(GIVEN TEXT)
It is, however, only a temporary ease and one anticipates that once the year has ended and the Christmas splurging has been done, the increase will flow through the customers who will then experience in their pockets the impact of the increase. This may have the effect of dampening some sales in the New Year and thereby reducing Government’s intake of VAT which might put some of the anticipated revenue uptake at risk.
Yet such are the vagaries of human response that one is never sure how the general population is likely to react to economic measures handed down in Budgets, which are naturally designed to achieve stated objectives. Indeed, the study of consumer behaviour which resides most closely in the discipline of psychology has become in recent times a study of economics itself since all economic forecasting must of necessity take this factor into account.
As our tourism season is about to lift off, we raise this point because it matters to us as a small developing country that we, too, must be thoughtful of how we market our country abroad and at home to visitors.
Tourism and services have now become our major breadbasket in that we draw the largest chunk of our foreign exchange earnings from these two sectors, and just as Bridgetown stores have to ensure that they so market themselves that they continue to attract customers, so too must this island continue to so market itself that we compete successfully against the worldwide competition to attract tourists in what has become a tight market, aggravated by the international recession.
It has to be made clear that the external marketing must be matched by a welcoming attitude by those of us who may come into contact with tourists visiting our shores.
We do not need to be servile in order to render proper service, nor do we need to genuflect to every passing visitor to make him or her feel welcome.
Yet as we embark on the opening phases of another tourist season, we must be the more acutely conscious that it ensures to the benefit of our island if our visitors regard us as a friendly people and see our island as a peaceful and safe place to spend their vacations.
Tourism really is our business and we must be realistic about the chances of further  economic growth if our main foreign exchange earner is hamstrung by unwelcoming local attitudes, for in that case all the external marketing will not help us if the product does not live up to the marketing of the Barbados Tourism Authority.  
And we must not be in any doubt that the mix of factors which go into making for a successful product includes the attractiveness of the physical landscape, the salubrious nature of our climate and the political stability of our island; but of greatest importance will be the way we react to and treat our visitors once they are here.
Simply by being NISE to each other and to visitors alike, each and every Barbadian can do his or her bit to help the national effort to pull together at this critical economic juncture.  
By doing so we will be safeguarding thousands of jobs, protecting our standard of living, and helping in the national effort at rebalancing the economy.
(End GIVEN TEXT)
(DATASET CONTENT)
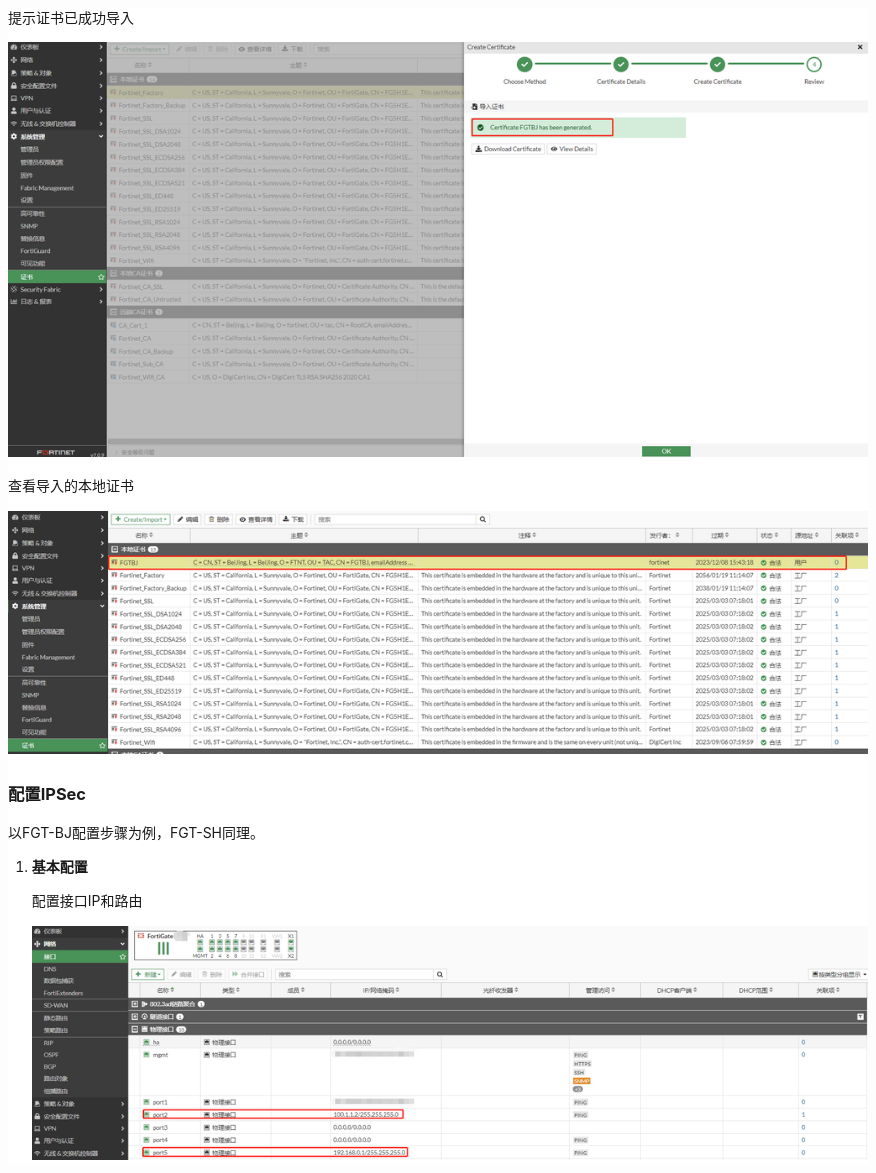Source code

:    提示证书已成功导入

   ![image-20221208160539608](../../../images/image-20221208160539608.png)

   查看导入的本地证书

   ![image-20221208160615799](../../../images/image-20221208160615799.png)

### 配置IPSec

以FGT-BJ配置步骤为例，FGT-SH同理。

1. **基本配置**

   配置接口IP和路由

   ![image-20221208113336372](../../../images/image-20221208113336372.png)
(End DATASET CONTENT)
(DATASET CONTENT)
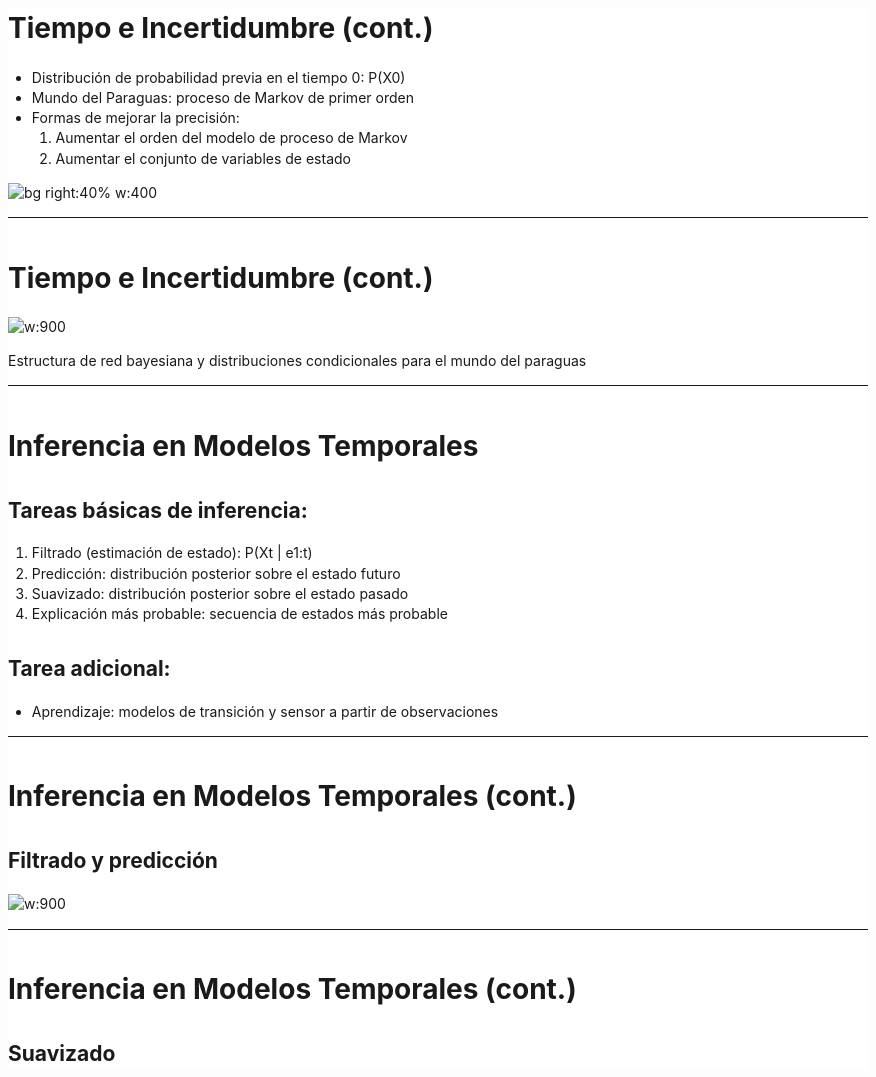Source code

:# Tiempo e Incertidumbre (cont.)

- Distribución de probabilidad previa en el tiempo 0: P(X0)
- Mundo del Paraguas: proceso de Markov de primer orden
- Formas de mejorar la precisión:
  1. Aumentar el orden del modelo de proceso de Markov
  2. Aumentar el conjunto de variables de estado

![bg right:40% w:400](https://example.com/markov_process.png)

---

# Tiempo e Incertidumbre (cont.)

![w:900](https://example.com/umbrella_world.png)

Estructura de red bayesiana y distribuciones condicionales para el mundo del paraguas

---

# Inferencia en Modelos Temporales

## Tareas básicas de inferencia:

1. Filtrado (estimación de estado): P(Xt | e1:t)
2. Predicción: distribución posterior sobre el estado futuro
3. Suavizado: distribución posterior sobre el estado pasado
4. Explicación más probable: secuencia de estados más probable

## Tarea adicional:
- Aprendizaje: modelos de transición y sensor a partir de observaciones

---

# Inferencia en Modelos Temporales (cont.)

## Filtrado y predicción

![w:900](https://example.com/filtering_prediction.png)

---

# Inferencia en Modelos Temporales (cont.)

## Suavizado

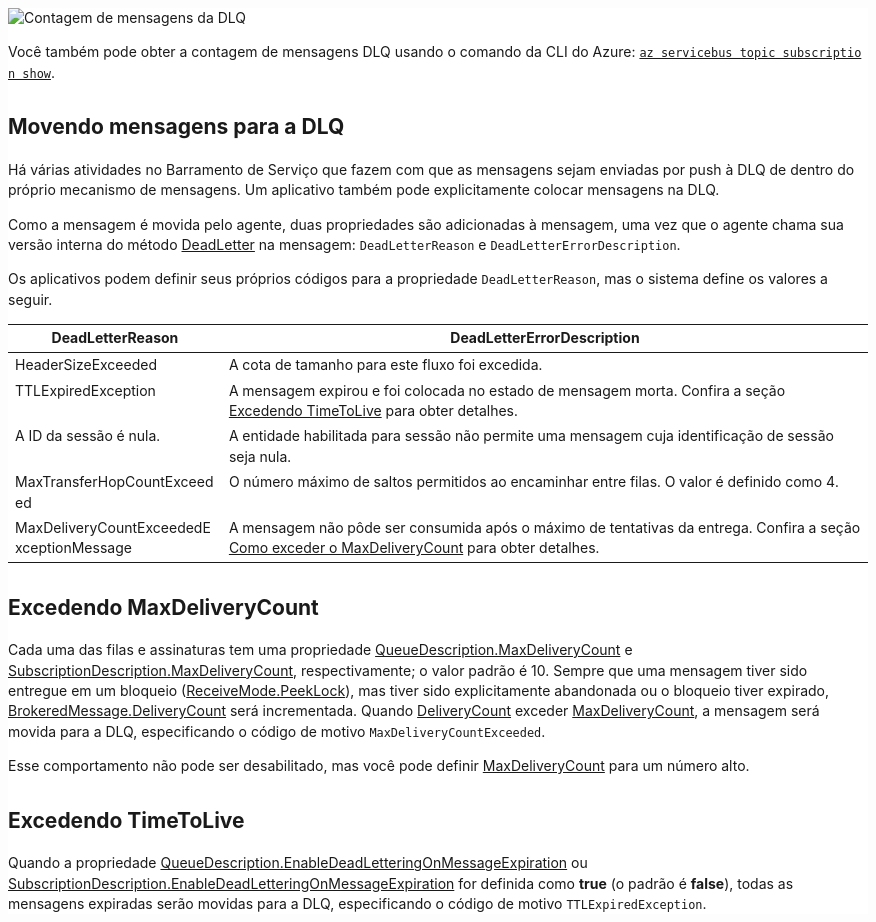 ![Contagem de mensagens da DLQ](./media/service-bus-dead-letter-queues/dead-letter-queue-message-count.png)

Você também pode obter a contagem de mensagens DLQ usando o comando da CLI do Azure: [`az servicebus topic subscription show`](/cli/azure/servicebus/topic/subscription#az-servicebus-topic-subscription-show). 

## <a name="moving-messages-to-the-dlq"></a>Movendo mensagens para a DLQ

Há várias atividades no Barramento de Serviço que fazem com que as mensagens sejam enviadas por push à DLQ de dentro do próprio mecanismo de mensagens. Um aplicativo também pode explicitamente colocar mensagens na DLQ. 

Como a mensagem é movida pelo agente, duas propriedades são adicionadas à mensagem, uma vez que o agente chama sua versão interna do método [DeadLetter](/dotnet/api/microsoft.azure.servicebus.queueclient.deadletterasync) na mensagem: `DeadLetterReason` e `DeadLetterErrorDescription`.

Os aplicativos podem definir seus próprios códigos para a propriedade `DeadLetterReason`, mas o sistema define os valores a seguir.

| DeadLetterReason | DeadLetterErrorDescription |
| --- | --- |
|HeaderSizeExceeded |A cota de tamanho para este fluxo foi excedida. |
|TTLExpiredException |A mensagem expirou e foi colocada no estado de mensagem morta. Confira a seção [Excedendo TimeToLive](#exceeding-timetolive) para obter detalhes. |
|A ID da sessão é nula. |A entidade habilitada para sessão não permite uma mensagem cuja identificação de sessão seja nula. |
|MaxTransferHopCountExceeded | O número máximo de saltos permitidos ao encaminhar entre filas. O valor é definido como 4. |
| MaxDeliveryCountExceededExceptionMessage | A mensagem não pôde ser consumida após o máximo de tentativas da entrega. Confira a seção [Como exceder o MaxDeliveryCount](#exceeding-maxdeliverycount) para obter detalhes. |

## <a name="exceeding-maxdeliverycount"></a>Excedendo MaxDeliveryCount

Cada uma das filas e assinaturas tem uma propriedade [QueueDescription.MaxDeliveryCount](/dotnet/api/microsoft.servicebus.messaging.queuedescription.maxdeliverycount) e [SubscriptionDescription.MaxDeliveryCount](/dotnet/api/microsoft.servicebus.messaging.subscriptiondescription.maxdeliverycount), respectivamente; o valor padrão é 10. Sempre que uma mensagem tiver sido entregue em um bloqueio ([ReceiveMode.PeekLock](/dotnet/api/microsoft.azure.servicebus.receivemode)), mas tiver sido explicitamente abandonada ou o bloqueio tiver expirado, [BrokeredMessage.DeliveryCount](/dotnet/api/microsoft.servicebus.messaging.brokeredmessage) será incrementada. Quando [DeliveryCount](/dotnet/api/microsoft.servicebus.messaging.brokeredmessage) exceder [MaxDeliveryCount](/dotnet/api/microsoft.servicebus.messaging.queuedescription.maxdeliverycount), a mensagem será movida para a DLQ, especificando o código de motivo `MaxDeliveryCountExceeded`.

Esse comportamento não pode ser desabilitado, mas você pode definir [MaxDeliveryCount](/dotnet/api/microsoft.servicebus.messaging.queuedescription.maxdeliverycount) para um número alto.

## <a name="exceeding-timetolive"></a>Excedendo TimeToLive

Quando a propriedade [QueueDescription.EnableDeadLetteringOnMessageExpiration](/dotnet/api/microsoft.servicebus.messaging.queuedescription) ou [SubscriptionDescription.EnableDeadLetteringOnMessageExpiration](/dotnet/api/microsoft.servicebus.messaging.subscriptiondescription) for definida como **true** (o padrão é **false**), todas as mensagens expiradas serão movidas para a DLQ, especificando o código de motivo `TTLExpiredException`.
(End DATASET CONTENT)
▶ [DIRECTIONS FOR THIS TASK]: Copy the passage on tourism word for word, starting at "Tourism really is" and ending at "critical economic juncture.". Use only the passage on tourism and nothing from the records.

▶ [WRITTEN SOLUTION]:
Tourism really is our business and we must be realistic about the chances of further  economic growth if our main foreign exchange earner is hamstrung by unwelcoming local attitudes, for in that case all the external marketing will not help us if the product does not live up to the marketing of the Barbados Tourism Authority.  
And we must not be in any doubt that the mix of factors which go into making for a successful product includes the attractiveness of the physical landscape, the salubrious nature of our climate and the political stability of our island; but of greatest importance will be the way we react to and treat our visitors once they are here.
Simply by being NISE to each other and to visitors alike, each and every Barbadian can do his or her bit to help the national effort to pull together at this critical economic juncture.